New Hampshire Considers Major Forfeiture Reform
The New Hampshire state legislature’s House Committee on Criminal Justice and Public Safety is considering a significant change to the Granite State’s forfeiture laws: a change from civil forfeiture to criminal forfeiture. Below is a snippet from my recent testimony that explains how this proposed change would make life better for property owners in New Hampshire.
There is a fundamental tension between the government’s use of civil forfeiture and the property rights of its citizens. Civil forfeiture allows police officers to seize property, and that seizure only requires probable cause to believe that the property is related to crime; prosecutors then can shift the ownership of the property to the government through litigation in civil court, even if the property owner never faced criminal conviction or even criminal charges. The danger that civil forfeiture poses to property rights and due process raises significant questions about forfeiture fairness.
The median size of a cash seizure in America today is around a few hundred dollars to a little over a thousand dollars. (Medians vary by state.) Revenues from New Hampshire forfeitures average roughly $1.3 million yearly. The extraordinarily high rate of default judgments in these matters—around 80% of the owners of seized property never show up in court to contest the seizure—suggests barriers to access to justice. There are three substantial concerns about fairness that arise here.
First, property owners face a one-two punch: They lose possession of their property through seizure, then they discover that they’ll have to pay for their own representation in order to recover it in civil court. When they discover that they must bear litigation costs that are larger than the value of the property seized from them in order to win, and when they consider the odds that they might fail, they often give up—in other words, there are many instances of seizure and forfeiture in which no rational litigant would pursue recovery.
Second, many Americans know that proof of criminal liability requires the showing of guilt beyond a reasonable doubt. Indeed, the heavy burden that prosecutors shoulder is often understood as a device that furthers important moral values in the criminal justice system—more precisely, the requirement of proof beyond a reasonable doubt is seen as protecting innocent parties who for one reason or another become ensnared in the criminal justice system. In contrast, the low standard of proof (typically “more likely than not,” or greater than 50%) with which wrongdoing is proven in civil court—even though that proof is the trigger for what appears to be punishment for criminal acts—strikes many as fundamentally unfair.
Third, the nature of seizure and forfeiture as it is practiced today is pockmarked with evidence that revenue concerns drive the behavior of law enforcement officers and other government agents—thus distracting them from focusing on public safety and crime control.
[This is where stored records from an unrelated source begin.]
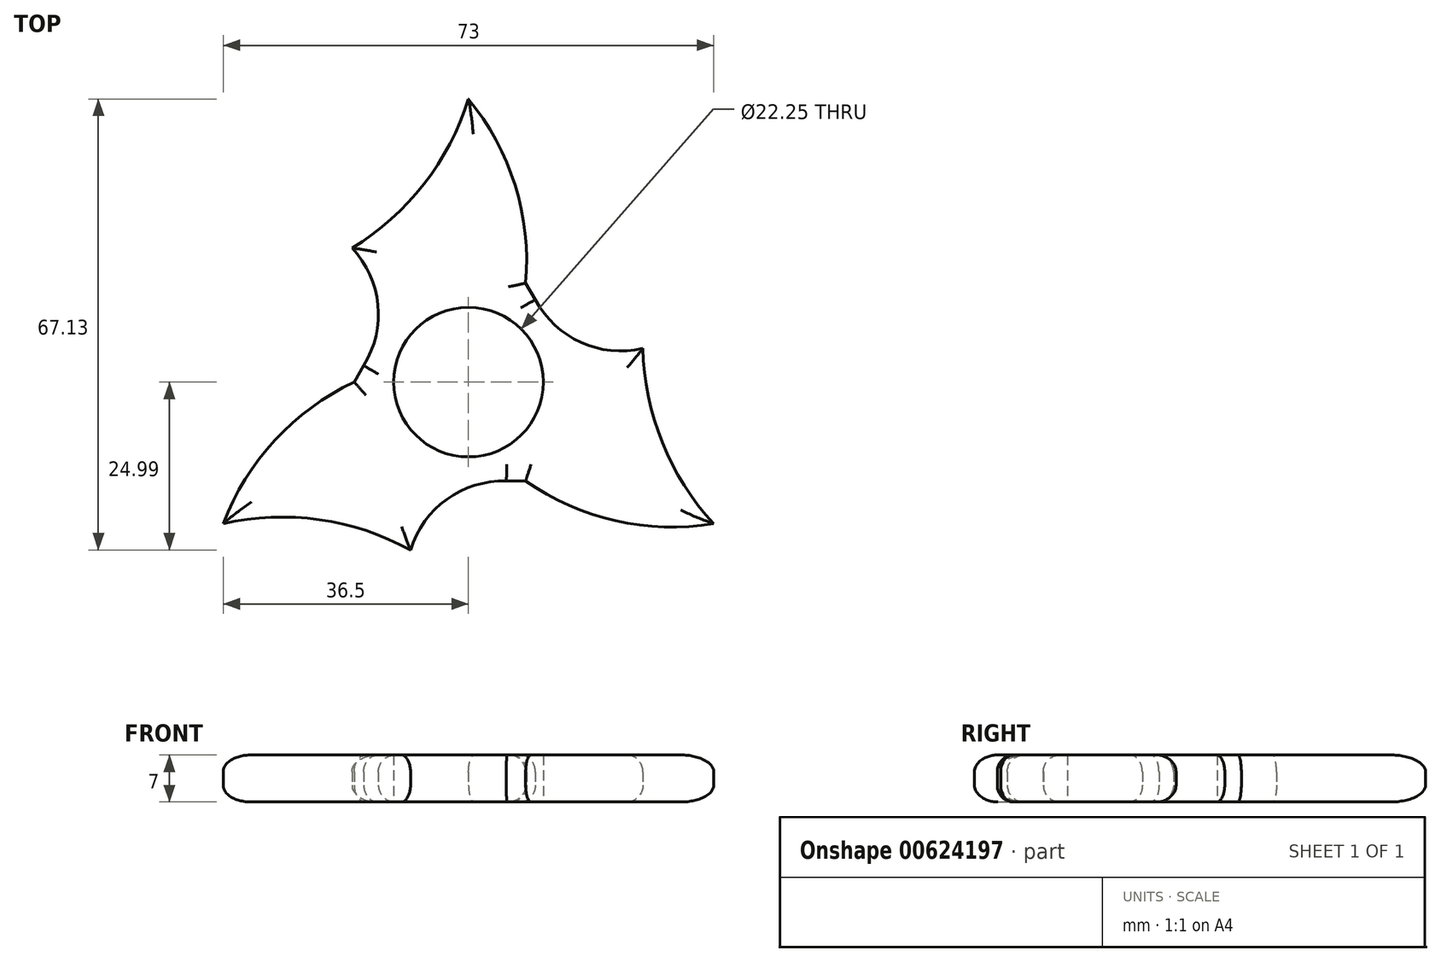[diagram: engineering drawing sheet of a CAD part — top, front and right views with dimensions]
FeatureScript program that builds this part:
annotation { "Feature Type Name" : "Feature", "Feature Type Description" : "" }
export const myFeature = defineFeature(function(context is Context, id is Id, definition is map)
    precondition{}
    {
        {
            var Q0;
            Q0=qCreatedBy(makeId("Top.planeOp"),FACE);
            var sketch = newSketch(context, id + "F0", { "sketchPlane" : qUnion([Q0])});
            skCircle(sketch, "E0", {"center": v(0, 0) * mm, "radius": 11.12 * mm});
            skCircle(sketch, "E1.cCircle", {"center": v(0, 0) * mm, "radius": 14.74 * mm, "construction": true});
            skLineSegment(sketch, "E1.0", {"start": v(8.5, -14.74) * mm, "end": v(-8.5, -14.74) * mm});
            skLineSegment(sketch, "E1.1", {"start": v(-8.5, -14.74) * mm, "end": v(-17.02, 0) * mm});
            skLineSegment(sketch, "E1.2", {"start": v(-17.02, 0) * mm, "end": v(-8.5, 14.74) * mm});
            skLineSegment(sketch, "E1.3", {"start": v(-8.5, 14.74) * mm, "end": v(8.5, 14.74) * mm});
            skLineSegment(sketch, "E1.4", {"start": v(8.5, 14.74) * mm, "end": v(17.02, 0) * mm});
            skLineSegment(sketch, "E1.5", {"start": v(17.02, 0) * mm, "end": v(8.5, -14.74) * mm});
            skPoint(sketch, "E1.0.midPoint", {"position": v(0, -14.74) * mm});
            skLineSegment(sketch, "E2", {"start": v(-8.5, 14.74) * mm, "end": v(0, 42.14) * mm});
            skLineSegment(sketch, "E3", {"start": v(0, 42.14) * mm, "end": v(8.5, 14.74) * mm});
            skLineSegment(sketch, "E4.1.0", {"start": v(-8.5, -14.74) * mm, "end": v(-36.5, -21.07) * mm});
            skLineSegment(sketch, "E4.1.1", {"start": v(-36.5, -21.07) * mm, "end": v(-17.02, 0) * mm});
            skLineSegment(sketch, "E4.2.0", {"start": v(17.02, 0) * mm, "end": v(36.5, -21.07) * mm});
            skLineSegment(sketch, "E4.2.1", {"start": v(36.5, -21.07) * mm, "end": v(8.5, -14.74) * mm});
            skArc(sketch, "E5", {"start": v(-17.33, 19.96) * mm, "mid": v(-6.63, 29.46) * mm, "end": v(0, 42.14) * mm});
            skArc(sketch, "E6", {"start": v(-15.58, 2.48) * mm, "mid": v(-13.48, 11.52) * mm, "end": v(-17.33, 19.96) * mm});
            skArc(sketch, "E7.1.0", {"start": v(-8.62, -24.99) * mm, "mid": v(-22.2, -20.48) * mm, "end": v(-36.5, -21.07) * mm});
            skArc(sketch, "E7.1.1", {"start": v(5.65, -14.74) * mm, "mid": v(-3.23, -17.43) * mm, "end": v(-8.62, -24.99) * mm});
            skArc(sketch, "E7.2.0", {"start": v(25.95, 5.03) * mm, "mid": v(28.83, -8.99) * mm, "end": v(36.5, -21.07) * mm});
            skArc(sketch, "E7.2.1", {"start": v(9.94, 12.26) * mm, "mid": v(16.71, 5.92) * mm, "end": v(25.95, 5.03) * mm});
            skArc(sketch, "E8", {"start": v(8.5, 14.74) * mm, "mid": v(6.93, 29.27) * mm, "end": v(0, 42.14) * mm});
            skArc(sketch, "E9.1.0", {"start": v(-17.02, 0) * mm, "mid": v(-28.82, -8.63) * mm, "end": v(-36.5, -21.07) * mm});
            skArc(sketch, "E9.2.0", {"start": v(8.5, -14.74) * mm, "mid": v(21.88, -20.64) * mm, "end": v(36.5, -21.07) * mm});
            skSolve(sketch);
        }
        {
            var Q0;
            Q0=makeQuery(id+"F0.imprint","IMPRINT",FACE,{"disambiguationData":[TD([[makeQuery(id+"F0.imprint","IMPRINT",EDGE,{"derivedFrom":sQuery(id+"F0.wireOp",EDGE,"E4.1.1")}),1.0]])]});
            var Q1;
            Q1=makeQuery(id+"F0.imprint","IMPRINT",FACE,{"disambiguationData":[TD([[makeQuery(id+"F0.imprint","IMPRINT",EDGE,{"derivedFrom":sQuery(id+"F0.wireOp",EDGE,"E1.1")}),1.0]])]});
            var Q2;
            {var subQ0=sQuery(id+"F0.wireOp",EDGE,"E4.1.0");Q2=makeQuery(id+"F0.imprint","IMPRINT",FACE,{"disambiguationData":[TD([[makeQuery(id+"F0.imprint","IMPRINT",EDGE,{"derivedFrom":subQ0}),1.0]])]});}
            var Q3;
            Q3=makeQuery(id+"F0.imprint","IMPRINT",FACE,{"disambiguationData":[TD([[makeQuery(id+"F0.imprint","IMPRINT",EDGE,{"derivedFrom":sQuery(id+"F0.wireOp",EDGE,"E0")}),-1.0]])]});
            var Q4;
            Q4=makeQuery(id+"F0.imprint","IMPRINT",FACE,{"disambiguationData":[TD([[makeQuery(id+"F0.imprint","IMPRINT",EDGE,{"derivedFrom":sQuery(id+"F0.wireOp",EDGE,"E1.3")}),1.0]])]});
            var Q5;
            {var subQ0=sQuery(id+"F0.wireOp",EDGE,"E2");Q5=makeQuery(id+"F0.imprint","IMPRINT",FACE,{"disambiguationData":[TD([[makeQuery(id+"F0.imprint","IMPRINT",EDGE,{"derivedFrom":subQ0}),1.0]])]});}
            var Q6;
            Q6=makeQuery(id+"F0.imprint","IMPRINT",FACE,{"disambiguationData":[TD([[makeQuery(id+"F0.imprint","IMPRINT",EDGE,{"derivedFrom":sQuery(id+"F0.wireOp",EDGE,"E3")}),1.0]])]});
            var Q7;
            {var subQ0=sQuery(id+"F0.wireOp",EDGE,"E4.2.0");Q7=makeQuery(id+"F0.imprint","IMPRINT",FACE,{"disambiguationData":[TD([[makeQuery(id+"F0.imprint","IMPRINT",EDGE,{"derivedFrom":subQ0}),1.0]])]});}
            var Q8;
            Q8=makeQuery(id+"F0.imprint","IMPRINT",FACE,{"disambiguationData":[TD([[makeQuery(id+"F0.imprint","IMPRINT",EDGE,{"derivedFrom":sQuery(id+"F0.wireOp",EDGE,"E1.5")}),1.0]])]});
            var Q9;
            Q9=makeQuery(id+"F0.imprint","IMPRINT",FACE,{"disambiguationData":[TD([[makeQuery(id+"F0.imprint","IMPRINT",EDGE,{"derivedFrom":sQuery(id+"F0.wireOp",EDGE,"E4.2.1")}),1.0]])]});
            extrude(context, id + "F1", {"entities" : qUnion([Q0, Q1, Q2, Q3, Q4, Q5, Q6, Q7, Q8, Q9]), "depth" : 7 * mm, "offsetDistance" : 25 * mm});
        }
        {
            var Q0;
            Q0=makeQuery(id+"F1.opExtrude","CAP_EDGE",EDGE,{"disambiguationData":[OSD([sQuery(id+"F0.wireOp",EDGE,"E5")])],"isStart":false});
            var Q1;
            Q1=makeQuery(id+"F1.opExtrude","CAP_EDGE",EDGE,{"disambiguationData":[OSD([sQuery(id+"F0.wireOp",EDGE,"E8")])],"isStart":false});
            var Q2;
            Q2=makeQuery(id+"F1.opExtrude","CAP_EDGE",EDGE,{"disambiguationData":[OSD([sQuery(id+"F0.wireOp",EDGE,"E7.2.1")])],"isStart":false});
            var Q3;
            Q3=makeQuery(id+"F1.opExtrude","CAP_EDGE",EDGE,{"disambiguationData":[OSD([sQuery(id+"F0.wireOp",EDGE,"E1.4")])],"isStart":false});
            var Q4;
            Q4=makeQuery(id+"F1.opExtrude","CAP_EDGE",EDGE,{"disambiguationData":[OSD([sQuery(id+"F0.wireOp",EDGE,"E7.2.0")])],"isStart":false});
            var Q5;
            Q5=makeQuery(id+"F1.opExtrude","CAP_EDGE",EDGE,{"disambiguationData":[OSD([sQuery(id+"F0.wireOp",EDGE,"E9.2.0")])],"isStart":false});
            var Q6;
            Q6=makeQuery(id+"F1.opExtrude","CAP_EDGE",EDGE,{"disambiguationData":[OSD([sQuery(id+"F0.wireOp",EDGE,"E1.0")])],"isStart":false});
            var Q7;
            Q7=makeQuery(id+"F1.opExtrude","CAP_EDGE",EDGE,{"disambiguationData":[OSD([sQuery(id+"F0.wireOp",EDGE,"E7.1.1")])],"isStart":false});
            var Q8;
            Q8=makeQuery(id+"F1.opExtrude","CAP_EDGE",EDGE,{"disambiguationData":[OSD([sQuery(id+"F0.wireOp",EDGE,"E7.1.0")])],"isStart":false});
            var Q9;
            Q9=makeQuery(id+"F1.opExtrude","CAP_EDGE",EDGE,{"disambiguationData":[OSD([sQuery(id+"F0.wireOp",EDGE,"E9.1.0")])],"isStart":false});
            var Q10;
            Q10=makeQuery(id+"F1.opExtrude","CAP_EDGE",EDGE,{"disambiguationData":[OSD([sQuery(id+"F0.wireOp",EDGE,"E1.2")])],"isStart":false});
            var Q11;
            Q11=makeQuery(id+"F1.opExtrude","CAP_EDGE",EDGE,{"disambiguationData":[OSD([sQuery(id+"F0.wireOp",EDGE,"E6")])],"isStart":false});
            var Q12;
            Q12=makeQuery(id+"F1.opExtrude","CAP_EDGE",EDGE,{"disambiguationData":[OSD([sQuery(id+"F0.wireOp",EDGE,"E7.1.0")])],"isStart":true});
            var Q13;
            Q13=makeQuery(id+"F1.opExtrude","CAP_EDGE",EDGE,{"disambiguationData":[OSD([sQuery(id+"F0.wireOp",EDGE,"E7.1.1")])],"isStart":true});
            var Q14;
            Q14=makeQuery(id+"F1.opExtrude","CAP_EDGE",EDGE,{"disambiguationData":[OSD([sQuery(id+"F0.wireOp",EDGE,"E1.0")])],"isStart":true});
            var Q15;
            Q15=makeQuery(id+"F1.opExtrude","CAP_EDGE",EDGE,{"disambiguationData":[OSD([sQuery(id+"F0.wireOp",EDGE,"E9.2.0")])],"isStart":true});
            var Q16;
            Q16=makeQuery(id+"F1.opExtrude","CAP_EDGE",EDGE,{"disambiguationData":[OSD([sQuery(id+"F0.wireOp",EDGE,"E7.2.0")])],"isStart":true});
            var Q17;
            Q17=makeQuery(id+"F1.opExtrude","CAP_EDGE",EDGE,{"disambiguationData":[OSD([sQuery(id+"F0.wireOp",EDGE,"E7.2.1")])],"isStart":true});
            var Q18;
            Q18=makeQuery(id+"F1.opExtrude","CAP_EDGE",EDGE,{"disambiguationData":[OSD([sQuery(id+"F0.wireOp",EDGE,"E1.4")])],"isStart":true});
            var Q19;
            Q19=makeQuery(id+"F1.opExtrude","CAP_EDGE",EDGE,{"disambiguationData":[OSD([sQuery(id+"F0.wireOp",EDGE,"E8")])],"isStart":true});
            var Q20;
            Q20=makeQuery(id+"F1.opExtrude","CAP_EDGE",EDGE,{"disambiguationData":[OSD([sQuery(id+"F0.wireOp",EDGE,"E5")])],"isStart":true});
            var Q21;
            Q21=makeQuery(id+"F1.opExtrude","CAP_EDGE",EDGE,{"disambiguationData":[OSD([sQuery(id+"F0.wireOp",EDGE,"E6")])],"isStart":true});
            var Q22;
            Q22=makeQuery(id+"F1.opExtrude","CAP_EDGE",EDGE,{"disambiguationData":[OSD([sQuery(id+"F0.wireOp",EDGE,"E1.2")])],"isStart":true});
            var Q23;
            Q23=makeQuery(id+"F1.opExtrude","CAP_EDGE",EDGE,{"disambiguationData":[OSD([sQuery(id+"F0.wireOp",EDGE,"E9.1.0")])],"isStart":true});
            fillet(context, id + "F2", {"entities" : qUnion([Q0, Q1, Q2, Q3, Q4, Q5, Q6, Q7, Q8, Q9, Q10, Q11, Q12, Q13, Q14, Q15, Q16, Q17, Q18, Q19, Q20, Q21, Q22, Q23]), "radius" : 2.5 * mm, "tangentPropagation" : true, "allowEdgeOverflow" : false});
        }
    });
Forcing law enforcement officers to serve as their own revenue collectors creates troublesome pressures and incentives that are likely to distract them from their central mission.
In 2016, New Hampshire legislators passed SB 522 into law; that measure was an attempt to address some of the problems described above. SB 522 temporarily suspended civil forfeiture litigation by delaying it until after criminal prosecution occurred. But this change in litigation timing was a flawed solution. The policy of SB 522 still requires multiple litigation forums of litigation, which translates to more court procedures and prohibitive litigation expenses borne by property owners. Furthermore, because those owners are still likely to default in civil court due to litigation expenses, SB 522 still leaves property owners without the benefit of the higher standard of proof that is enjoyed by criminal defendants. I would add that New Hampshire deserves credit for what it did two years later in enacting SB 498, which significantly improved the transparency requirements of the forfeiture process.
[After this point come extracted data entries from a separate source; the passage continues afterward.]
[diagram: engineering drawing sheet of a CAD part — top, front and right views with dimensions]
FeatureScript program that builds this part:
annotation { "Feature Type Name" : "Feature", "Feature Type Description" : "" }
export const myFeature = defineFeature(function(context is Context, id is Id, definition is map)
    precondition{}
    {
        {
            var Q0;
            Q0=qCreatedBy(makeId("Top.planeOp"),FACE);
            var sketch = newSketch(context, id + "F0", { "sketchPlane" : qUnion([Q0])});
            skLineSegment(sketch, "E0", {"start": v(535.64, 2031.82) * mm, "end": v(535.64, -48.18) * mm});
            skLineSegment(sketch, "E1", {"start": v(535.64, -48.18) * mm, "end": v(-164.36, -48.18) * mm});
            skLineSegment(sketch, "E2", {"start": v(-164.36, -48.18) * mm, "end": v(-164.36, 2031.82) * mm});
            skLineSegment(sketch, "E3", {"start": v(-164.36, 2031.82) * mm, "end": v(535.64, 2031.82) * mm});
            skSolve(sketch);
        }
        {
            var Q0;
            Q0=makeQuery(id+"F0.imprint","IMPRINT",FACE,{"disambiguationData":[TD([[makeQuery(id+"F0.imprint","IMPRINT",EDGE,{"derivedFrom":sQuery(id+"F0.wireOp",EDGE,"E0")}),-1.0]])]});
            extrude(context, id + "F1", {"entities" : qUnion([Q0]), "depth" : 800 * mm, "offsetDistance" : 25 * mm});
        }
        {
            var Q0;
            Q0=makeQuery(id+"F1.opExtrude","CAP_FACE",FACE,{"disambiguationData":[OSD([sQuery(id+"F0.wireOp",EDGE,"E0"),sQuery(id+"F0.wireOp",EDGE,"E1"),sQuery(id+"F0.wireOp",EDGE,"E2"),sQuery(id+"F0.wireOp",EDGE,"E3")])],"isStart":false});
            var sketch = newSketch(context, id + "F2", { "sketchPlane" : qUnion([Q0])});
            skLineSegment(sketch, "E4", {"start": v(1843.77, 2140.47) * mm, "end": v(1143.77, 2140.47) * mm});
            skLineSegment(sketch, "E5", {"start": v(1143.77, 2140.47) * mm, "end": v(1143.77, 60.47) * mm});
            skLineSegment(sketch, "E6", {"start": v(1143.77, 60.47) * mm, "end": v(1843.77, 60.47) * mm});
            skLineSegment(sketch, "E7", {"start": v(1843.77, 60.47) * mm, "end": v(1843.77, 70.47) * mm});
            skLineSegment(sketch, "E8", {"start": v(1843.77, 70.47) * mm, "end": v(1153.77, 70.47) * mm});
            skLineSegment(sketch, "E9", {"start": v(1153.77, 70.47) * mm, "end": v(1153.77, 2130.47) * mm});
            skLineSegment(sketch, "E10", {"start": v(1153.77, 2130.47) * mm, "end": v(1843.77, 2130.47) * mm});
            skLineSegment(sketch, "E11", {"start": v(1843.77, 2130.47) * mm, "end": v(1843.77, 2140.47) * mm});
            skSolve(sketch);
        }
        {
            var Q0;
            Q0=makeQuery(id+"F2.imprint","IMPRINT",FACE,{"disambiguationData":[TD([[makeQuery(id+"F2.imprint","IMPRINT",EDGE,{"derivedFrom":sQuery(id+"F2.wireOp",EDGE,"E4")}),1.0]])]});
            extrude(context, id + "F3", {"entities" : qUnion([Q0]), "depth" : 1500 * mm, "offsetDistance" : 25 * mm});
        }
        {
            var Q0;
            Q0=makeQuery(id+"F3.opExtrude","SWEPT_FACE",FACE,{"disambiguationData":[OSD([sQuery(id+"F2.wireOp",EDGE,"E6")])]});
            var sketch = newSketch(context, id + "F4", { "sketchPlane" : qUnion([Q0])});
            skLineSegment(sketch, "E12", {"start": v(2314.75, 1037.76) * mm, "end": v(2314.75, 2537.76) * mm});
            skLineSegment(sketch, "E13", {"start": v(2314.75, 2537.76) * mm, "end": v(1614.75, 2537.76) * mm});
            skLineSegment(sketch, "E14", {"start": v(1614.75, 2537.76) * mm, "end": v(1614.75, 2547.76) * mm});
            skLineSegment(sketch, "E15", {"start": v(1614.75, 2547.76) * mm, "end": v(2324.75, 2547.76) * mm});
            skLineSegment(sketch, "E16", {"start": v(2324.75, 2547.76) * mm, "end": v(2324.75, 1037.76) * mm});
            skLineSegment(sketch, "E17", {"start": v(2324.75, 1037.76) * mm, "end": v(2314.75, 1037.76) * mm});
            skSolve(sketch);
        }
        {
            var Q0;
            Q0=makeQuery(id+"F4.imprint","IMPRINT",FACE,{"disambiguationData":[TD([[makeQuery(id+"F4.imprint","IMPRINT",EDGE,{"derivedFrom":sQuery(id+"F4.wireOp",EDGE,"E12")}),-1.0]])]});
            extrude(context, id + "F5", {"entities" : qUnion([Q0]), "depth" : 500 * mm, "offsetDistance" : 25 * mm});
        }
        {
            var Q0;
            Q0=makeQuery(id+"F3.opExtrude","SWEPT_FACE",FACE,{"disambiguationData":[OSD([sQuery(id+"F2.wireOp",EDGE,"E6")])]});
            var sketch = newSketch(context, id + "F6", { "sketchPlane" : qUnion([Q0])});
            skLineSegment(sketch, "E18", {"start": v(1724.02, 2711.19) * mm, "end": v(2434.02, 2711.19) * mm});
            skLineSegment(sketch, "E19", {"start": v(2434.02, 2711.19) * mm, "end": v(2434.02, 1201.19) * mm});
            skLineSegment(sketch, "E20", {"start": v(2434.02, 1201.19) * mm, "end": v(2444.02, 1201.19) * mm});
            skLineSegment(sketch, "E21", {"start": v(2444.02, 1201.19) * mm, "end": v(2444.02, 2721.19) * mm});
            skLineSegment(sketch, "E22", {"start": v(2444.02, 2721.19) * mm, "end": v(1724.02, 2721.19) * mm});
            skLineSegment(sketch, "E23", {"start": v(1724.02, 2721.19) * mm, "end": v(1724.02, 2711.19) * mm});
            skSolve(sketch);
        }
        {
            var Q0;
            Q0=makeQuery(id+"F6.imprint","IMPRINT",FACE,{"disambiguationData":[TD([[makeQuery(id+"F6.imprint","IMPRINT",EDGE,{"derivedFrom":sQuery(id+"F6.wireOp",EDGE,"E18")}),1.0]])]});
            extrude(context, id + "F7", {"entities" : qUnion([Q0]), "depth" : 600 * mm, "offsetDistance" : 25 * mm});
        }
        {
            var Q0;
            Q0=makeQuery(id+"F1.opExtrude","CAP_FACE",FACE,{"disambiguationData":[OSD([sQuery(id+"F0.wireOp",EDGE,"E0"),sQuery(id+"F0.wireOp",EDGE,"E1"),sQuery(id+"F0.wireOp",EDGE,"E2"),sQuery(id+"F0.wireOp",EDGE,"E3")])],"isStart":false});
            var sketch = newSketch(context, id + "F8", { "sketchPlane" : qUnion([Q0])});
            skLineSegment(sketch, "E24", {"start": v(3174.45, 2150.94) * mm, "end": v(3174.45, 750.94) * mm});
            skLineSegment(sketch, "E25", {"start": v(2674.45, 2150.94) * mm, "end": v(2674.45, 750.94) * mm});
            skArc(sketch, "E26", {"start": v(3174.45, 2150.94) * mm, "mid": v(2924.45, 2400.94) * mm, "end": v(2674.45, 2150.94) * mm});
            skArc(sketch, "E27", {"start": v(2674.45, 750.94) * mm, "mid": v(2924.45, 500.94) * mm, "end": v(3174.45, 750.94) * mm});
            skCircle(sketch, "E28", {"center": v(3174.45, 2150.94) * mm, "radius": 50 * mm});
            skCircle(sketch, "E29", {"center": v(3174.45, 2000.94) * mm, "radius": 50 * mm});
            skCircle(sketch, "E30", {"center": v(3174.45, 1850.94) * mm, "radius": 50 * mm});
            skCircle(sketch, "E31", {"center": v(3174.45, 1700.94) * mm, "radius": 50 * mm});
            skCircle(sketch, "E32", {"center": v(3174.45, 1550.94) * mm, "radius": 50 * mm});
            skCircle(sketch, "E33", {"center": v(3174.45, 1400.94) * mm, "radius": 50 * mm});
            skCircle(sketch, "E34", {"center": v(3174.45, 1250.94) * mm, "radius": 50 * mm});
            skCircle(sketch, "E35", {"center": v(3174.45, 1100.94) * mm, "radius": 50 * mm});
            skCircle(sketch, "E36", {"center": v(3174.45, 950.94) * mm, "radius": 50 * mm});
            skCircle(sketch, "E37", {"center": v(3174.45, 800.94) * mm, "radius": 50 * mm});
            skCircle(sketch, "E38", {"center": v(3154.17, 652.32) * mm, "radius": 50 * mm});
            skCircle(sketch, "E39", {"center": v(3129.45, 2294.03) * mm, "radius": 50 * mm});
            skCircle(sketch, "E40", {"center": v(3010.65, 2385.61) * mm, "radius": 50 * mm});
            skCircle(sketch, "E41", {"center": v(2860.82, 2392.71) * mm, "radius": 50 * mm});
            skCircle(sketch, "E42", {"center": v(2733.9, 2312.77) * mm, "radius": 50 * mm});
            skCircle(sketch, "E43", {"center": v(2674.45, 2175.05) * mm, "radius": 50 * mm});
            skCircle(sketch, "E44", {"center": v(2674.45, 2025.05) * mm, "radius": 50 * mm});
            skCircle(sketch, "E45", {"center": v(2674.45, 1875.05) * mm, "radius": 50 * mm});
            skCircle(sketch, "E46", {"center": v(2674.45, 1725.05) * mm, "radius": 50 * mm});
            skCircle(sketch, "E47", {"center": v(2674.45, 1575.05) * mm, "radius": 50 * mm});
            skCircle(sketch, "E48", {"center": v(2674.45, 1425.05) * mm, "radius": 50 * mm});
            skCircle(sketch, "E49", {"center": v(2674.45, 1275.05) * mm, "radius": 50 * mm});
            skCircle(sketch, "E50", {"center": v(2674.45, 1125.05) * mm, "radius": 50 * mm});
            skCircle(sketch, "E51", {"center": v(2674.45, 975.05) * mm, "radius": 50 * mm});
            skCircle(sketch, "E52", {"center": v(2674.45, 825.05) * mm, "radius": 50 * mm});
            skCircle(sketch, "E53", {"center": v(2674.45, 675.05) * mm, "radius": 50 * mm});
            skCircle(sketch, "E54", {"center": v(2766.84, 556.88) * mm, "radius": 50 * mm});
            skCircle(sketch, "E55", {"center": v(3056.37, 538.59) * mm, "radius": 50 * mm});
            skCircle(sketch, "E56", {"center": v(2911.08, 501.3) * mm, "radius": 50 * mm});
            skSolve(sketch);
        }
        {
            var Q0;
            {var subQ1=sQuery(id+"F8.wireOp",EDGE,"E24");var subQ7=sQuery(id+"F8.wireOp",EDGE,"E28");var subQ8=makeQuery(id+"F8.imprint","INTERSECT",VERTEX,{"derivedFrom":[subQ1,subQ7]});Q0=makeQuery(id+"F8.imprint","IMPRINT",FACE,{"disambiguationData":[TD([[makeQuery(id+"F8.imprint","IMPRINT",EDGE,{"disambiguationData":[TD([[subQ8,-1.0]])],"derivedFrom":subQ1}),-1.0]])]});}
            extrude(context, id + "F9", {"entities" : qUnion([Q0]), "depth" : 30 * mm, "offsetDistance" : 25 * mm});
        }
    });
Amendment 2022-0264’s proposed changes to state law would transform civil forfeiture proceedings to criminal forfeiture proceedings. It will thereby give property owners the same kinds of procedural protections that are assigned to criminal defendants. This change would almost completely eliminate the failures of public policy that are described above. Although there are other improvements to the forfeiture process that New Hampshire might also make (such as directing all forfeiture proceeds to the state’s general fund, which would allow the General Court to include seized funds in its budget deliberations), substituting criminal forfeiture for civil forfeiture would be a giant step forward for fairness. Four states now rely on criminal forfeiture proceedings (Nebraska, North Carolina, New Mexico, and neighboring Maine), and the General Court can protect the rights of the Granite State’s property owners by making New Hampshire the fifth state to enact these reforms.